Une sélection chacun, et toujours à Bruxelles contre les Belges
Puget, pour sa part, n’est titularisé qu’en 1907 (encore face aux Belges, adversaires annuels), et il ne se débrouille pas si mal, puisque c’est sur un de ses nombreux centres que le trio Bon-Camard-François parvient à marquer en bousculant le gardien belge dans ses cages, ce que le règlement permettait alors à la condition qu’il ait le ballon dans les mains (2-1). Pour autant, et en dépit de cette victoire (rare !), on ne fera plus appel à lui ensuite.
Raymond Gigot (le premier assis à gauche) avec la sélection de Paris le 7 janvier 1906 (BNF, Gallica)
Ni Gigot, ni Puget, donc, n’ont vraiment convaincu. Pourquoi ? D’abord, il y a la concurrence d’Emile Sartorius, qui a la classe et qui, s’il est disponible (ce qui n’a pas toujours été le cas, mais rappelons que les joueurs sont amateurs et ont donc d’autres obligations), est indiscutable à l’aile droite. Ensuite, le profil de Gigot et de Puget est le même : tous deux sont des sprinters, dont le jeu se borne à « descendre » le terrain, comme on disait alors, à toute vitesse le long de la ligne de touche, et à centrer en bout de course. Ces déboulés sont impressionnants, mais rarement effectifs, car les centres sont délivrés à l’aveugle. Il arrive que tous deux se rabattent et tentent leur chance au but, mais à ce jeu, Gigot est plutôt maladroit, davantage que Puget, d’autant que ce dernier est plus puissant (1,75 m, l’équivalent d’1,85 m aujourd’hui) que Gigot (1,65 m).

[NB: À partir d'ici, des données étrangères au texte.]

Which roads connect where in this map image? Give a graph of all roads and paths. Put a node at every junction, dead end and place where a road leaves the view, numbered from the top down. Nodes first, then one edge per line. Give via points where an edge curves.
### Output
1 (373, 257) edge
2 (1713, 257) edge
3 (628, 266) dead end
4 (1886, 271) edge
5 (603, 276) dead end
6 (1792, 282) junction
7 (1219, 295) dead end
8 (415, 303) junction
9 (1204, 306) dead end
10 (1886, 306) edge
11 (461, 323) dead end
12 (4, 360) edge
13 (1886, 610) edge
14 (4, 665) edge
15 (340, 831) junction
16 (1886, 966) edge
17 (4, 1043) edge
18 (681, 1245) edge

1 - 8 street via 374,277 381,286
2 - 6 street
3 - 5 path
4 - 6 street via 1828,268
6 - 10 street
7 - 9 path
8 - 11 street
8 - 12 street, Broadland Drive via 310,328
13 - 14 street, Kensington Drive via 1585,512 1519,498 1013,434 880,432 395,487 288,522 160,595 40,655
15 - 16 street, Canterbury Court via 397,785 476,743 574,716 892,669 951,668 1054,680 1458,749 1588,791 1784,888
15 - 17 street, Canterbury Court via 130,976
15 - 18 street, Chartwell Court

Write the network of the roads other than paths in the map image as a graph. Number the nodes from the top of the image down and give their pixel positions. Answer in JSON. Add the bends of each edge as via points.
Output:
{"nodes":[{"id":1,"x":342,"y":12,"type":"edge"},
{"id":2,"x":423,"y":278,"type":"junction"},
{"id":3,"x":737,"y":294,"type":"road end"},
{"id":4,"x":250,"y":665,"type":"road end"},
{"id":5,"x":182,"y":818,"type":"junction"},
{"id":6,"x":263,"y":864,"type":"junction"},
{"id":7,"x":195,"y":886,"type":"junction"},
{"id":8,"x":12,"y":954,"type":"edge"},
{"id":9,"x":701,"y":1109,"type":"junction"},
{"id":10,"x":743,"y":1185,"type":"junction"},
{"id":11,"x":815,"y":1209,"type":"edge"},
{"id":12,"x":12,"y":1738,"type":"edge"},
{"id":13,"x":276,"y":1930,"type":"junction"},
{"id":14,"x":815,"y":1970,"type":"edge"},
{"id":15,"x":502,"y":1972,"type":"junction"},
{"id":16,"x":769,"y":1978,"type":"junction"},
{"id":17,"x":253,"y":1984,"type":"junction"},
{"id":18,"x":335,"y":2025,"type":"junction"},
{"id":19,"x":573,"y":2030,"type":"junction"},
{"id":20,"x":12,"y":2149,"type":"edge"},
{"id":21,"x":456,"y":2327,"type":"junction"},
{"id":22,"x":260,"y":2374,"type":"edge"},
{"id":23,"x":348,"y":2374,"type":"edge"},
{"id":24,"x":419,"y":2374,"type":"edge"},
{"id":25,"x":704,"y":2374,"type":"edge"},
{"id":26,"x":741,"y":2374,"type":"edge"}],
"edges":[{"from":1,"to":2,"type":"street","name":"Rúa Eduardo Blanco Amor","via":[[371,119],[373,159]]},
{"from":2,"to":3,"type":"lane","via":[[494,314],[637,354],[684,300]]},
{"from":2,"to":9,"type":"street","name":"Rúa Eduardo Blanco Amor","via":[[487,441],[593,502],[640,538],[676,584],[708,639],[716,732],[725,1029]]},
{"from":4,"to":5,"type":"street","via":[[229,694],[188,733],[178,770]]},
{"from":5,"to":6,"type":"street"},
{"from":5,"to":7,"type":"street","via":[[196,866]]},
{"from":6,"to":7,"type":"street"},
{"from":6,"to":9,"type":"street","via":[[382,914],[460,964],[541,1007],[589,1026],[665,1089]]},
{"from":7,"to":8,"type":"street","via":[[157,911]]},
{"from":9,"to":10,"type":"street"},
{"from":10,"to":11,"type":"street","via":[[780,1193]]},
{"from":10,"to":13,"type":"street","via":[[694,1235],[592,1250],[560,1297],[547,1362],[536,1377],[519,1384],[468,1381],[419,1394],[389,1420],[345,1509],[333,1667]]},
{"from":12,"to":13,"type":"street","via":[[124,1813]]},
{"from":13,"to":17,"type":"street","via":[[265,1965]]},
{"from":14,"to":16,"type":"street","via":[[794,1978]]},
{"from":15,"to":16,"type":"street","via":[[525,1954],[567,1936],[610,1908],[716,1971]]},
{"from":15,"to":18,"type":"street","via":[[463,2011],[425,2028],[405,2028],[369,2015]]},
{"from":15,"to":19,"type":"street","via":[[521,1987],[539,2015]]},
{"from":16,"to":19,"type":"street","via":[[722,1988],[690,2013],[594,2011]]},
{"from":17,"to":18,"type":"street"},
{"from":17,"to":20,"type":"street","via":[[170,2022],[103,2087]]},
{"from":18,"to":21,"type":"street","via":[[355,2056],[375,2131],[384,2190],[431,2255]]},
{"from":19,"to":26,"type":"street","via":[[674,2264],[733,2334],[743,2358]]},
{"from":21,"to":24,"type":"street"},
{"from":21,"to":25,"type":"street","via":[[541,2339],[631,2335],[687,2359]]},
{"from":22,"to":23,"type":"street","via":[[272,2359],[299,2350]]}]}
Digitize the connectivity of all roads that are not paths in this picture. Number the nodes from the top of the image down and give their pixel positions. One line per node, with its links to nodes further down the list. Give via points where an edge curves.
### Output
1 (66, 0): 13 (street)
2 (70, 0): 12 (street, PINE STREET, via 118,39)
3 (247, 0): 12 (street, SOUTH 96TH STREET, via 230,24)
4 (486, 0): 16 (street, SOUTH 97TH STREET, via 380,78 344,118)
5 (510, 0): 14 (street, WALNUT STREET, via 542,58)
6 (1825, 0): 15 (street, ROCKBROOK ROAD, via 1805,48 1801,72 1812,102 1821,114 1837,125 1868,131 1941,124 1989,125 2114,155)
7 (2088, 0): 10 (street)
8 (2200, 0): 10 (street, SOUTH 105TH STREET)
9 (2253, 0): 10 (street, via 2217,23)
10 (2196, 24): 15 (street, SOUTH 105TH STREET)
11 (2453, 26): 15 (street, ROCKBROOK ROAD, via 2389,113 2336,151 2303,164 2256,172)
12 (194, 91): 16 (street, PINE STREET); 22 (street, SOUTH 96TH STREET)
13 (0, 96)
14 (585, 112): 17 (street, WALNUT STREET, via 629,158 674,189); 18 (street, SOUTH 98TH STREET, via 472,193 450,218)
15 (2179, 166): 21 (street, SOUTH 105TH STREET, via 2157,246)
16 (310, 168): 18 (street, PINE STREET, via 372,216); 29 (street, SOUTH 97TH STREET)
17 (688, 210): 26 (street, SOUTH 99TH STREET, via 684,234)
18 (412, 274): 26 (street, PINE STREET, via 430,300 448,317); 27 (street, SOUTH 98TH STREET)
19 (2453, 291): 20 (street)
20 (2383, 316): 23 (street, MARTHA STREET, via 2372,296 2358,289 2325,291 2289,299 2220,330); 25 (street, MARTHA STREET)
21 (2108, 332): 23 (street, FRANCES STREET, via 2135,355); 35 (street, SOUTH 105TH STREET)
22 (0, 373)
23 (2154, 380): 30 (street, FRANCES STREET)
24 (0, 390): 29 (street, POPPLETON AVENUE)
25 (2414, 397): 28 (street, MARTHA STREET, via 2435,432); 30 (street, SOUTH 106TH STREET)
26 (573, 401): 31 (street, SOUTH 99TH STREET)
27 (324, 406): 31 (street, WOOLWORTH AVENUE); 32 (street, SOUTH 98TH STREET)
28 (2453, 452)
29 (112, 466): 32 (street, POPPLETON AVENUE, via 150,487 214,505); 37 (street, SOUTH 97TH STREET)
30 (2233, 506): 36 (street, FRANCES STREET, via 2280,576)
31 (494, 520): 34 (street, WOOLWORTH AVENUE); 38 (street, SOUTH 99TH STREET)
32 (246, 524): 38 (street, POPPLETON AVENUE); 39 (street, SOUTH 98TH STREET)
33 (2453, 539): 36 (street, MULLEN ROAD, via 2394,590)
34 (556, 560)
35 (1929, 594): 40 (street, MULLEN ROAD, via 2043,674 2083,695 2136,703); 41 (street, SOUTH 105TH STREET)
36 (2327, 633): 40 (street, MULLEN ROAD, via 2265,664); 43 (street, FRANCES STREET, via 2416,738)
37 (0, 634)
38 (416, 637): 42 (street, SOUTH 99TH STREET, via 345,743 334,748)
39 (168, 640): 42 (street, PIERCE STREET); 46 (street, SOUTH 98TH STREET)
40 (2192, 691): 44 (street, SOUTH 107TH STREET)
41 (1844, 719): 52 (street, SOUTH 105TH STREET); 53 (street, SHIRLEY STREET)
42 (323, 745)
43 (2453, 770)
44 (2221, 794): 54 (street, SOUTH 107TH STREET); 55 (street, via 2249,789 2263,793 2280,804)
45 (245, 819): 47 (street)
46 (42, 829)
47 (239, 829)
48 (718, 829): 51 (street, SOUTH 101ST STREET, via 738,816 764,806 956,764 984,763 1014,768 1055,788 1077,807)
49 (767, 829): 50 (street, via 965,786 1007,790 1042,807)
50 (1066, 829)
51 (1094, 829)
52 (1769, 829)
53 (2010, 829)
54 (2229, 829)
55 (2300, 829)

André Puget, fils de magistrat, écrivain de théâtre
En fait, Puget, qui dispose d’un beau gabarit, avait tout pour s’imposer, sauf… la volonté de s’imposer. C’est un dilettante, en tout : fils d’un magistrat, conseiller à la Cour d’Appel de Paris et chevalier de la Légion d’Honneur, un notable, André Puget est un éternel étudiant en droit pas pressé de devenir magistrat comme Papa, qui finance son séjour à Londres, où André Puget se mariera puis divorcera, avant de se remarier moins de six mois plus tard à Paris !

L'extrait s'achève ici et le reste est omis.